What the task asks: State only the number of lines below where the word "right" is found.

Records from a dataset
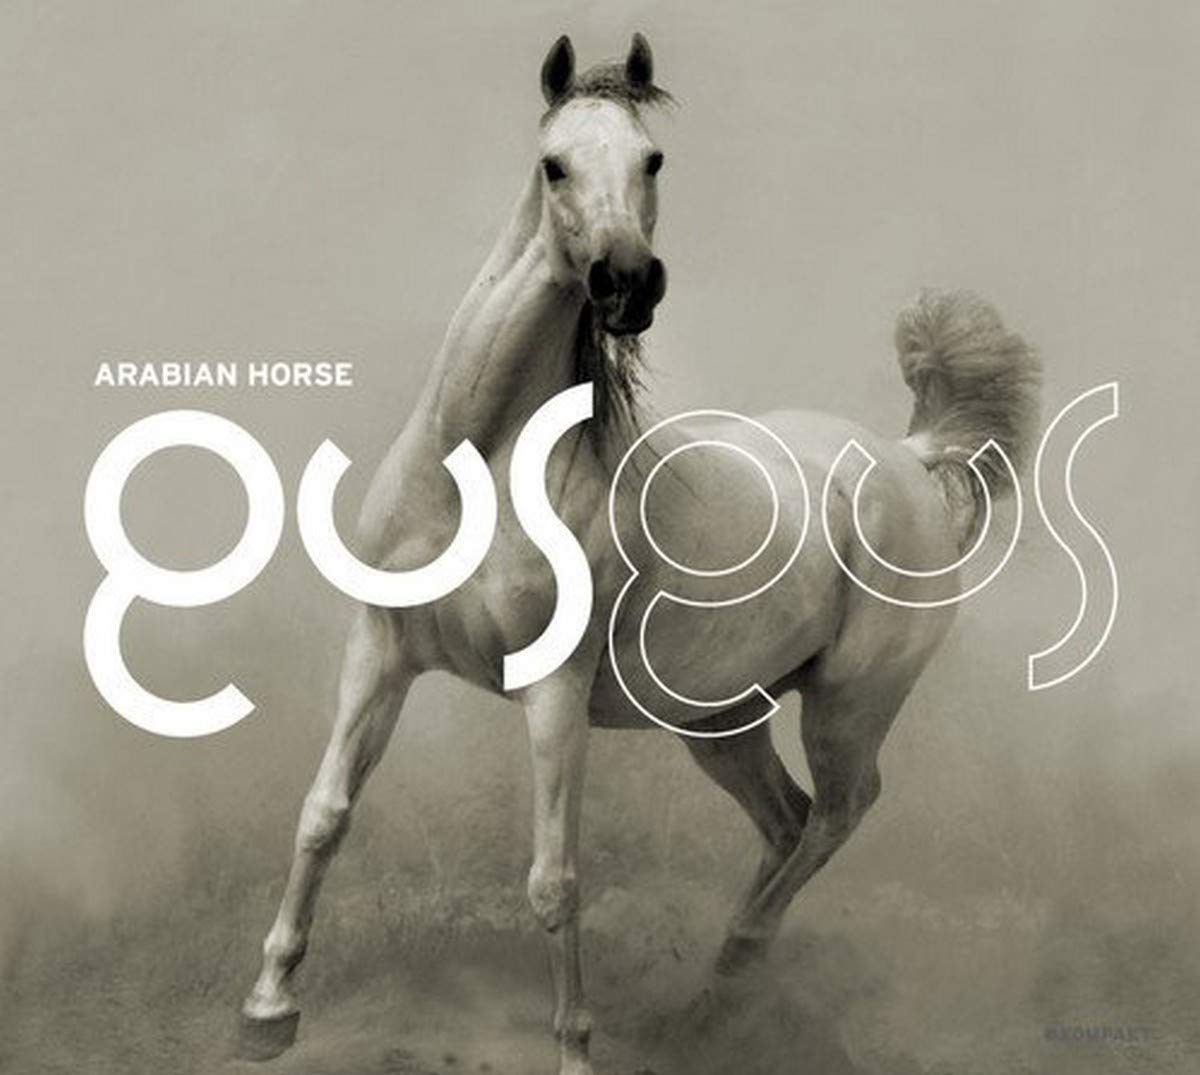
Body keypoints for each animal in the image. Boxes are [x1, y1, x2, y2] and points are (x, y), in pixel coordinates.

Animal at [237, 33, 1041, 1075]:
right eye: (554, 163)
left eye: (653, 159)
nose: (628, 282)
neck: (482, 466)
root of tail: (909, 458)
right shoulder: (380, 650)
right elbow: (324, 811)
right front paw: (266, 1008)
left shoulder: (553, 692)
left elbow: (554, 879)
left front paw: (577, 1047)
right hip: (719, 719)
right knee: (786, 820)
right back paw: (711, 1002)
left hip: (848, 707)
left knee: (839, 810)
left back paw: (728, 974)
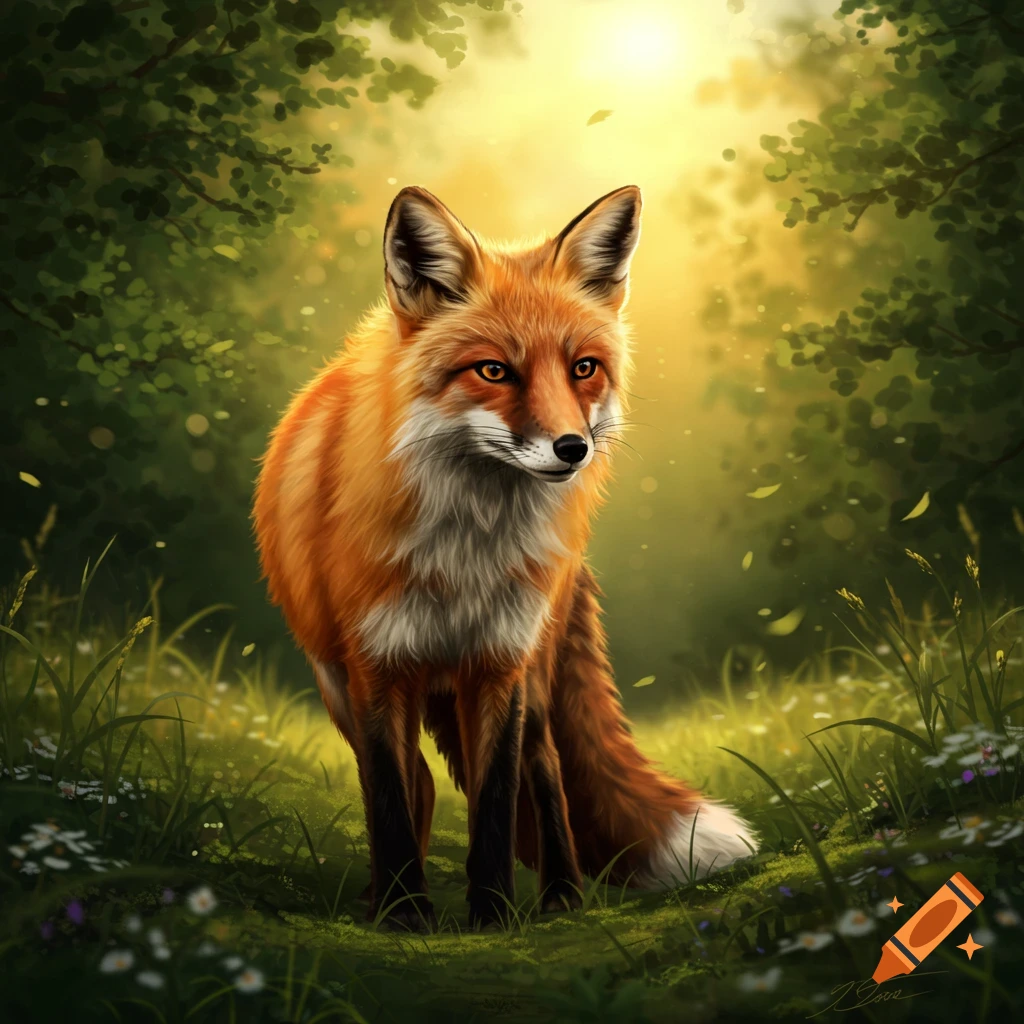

Exercise output: 7